Even Charles, with his support of some environmental issues, is in no sense a social reformer, as his stewardship of the Duchy of Cornwall has shown in his time as heir apparent.
It blatantly tinkers behind the scenes, in line with its current constitutional rights, with legislation that may affect its many vast landholdings and financial interests - such legislation has to be run by the king before it even proceeds, never mind the final process of royal assent. On other issues, it goes with the flow, with only token disapproval, if any at all.
There have been no grumblings or even comments from Charles or the rest of the royals at the extreme actions and statements of the most rightwing government this country has ever seen, so the idea that the royals represent in any way a "voice for the people" is utterly laughable.

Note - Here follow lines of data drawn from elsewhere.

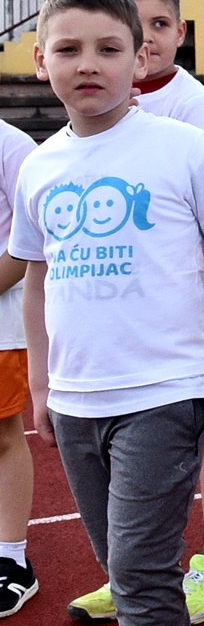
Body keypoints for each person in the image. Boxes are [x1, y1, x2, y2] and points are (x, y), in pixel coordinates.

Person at [9, 0, 204, 626]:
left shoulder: (179, 148)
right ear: (42, 61)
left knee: (140, 578)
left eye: (109, 48)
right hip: (75, 400)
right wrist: (42, 384)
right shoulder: (37, 169)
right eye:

For instance, Charles has said nothing about the sinister arrests of protesters before and at his coronation, for only a few of which the police have now started offering cheap token apologies. If there was a time when Charles might have called for mercy and indulgence, not to mention decency and common sense, from his position of extreme privilege, this would be it, and it would set a better tone for the start of his period as monarch by upholding freedom of speech and peaceful dissent. Instead, silence as the dust and glitter settle on the spectacle of his extravagant concert at Windsor Castle.
What the royal family does do is add a veneer of distraction to the government's agenda of the day. That's the illusion of "balance" you mentioned. It's anything but.
The royals' obscene wealth and entitled isolation from the real world most of us inhabit are in stark contrast to the tightening of belts and increasingly draconian laws the rest of the country are expected to bear, and it's a deeply conservatizing force.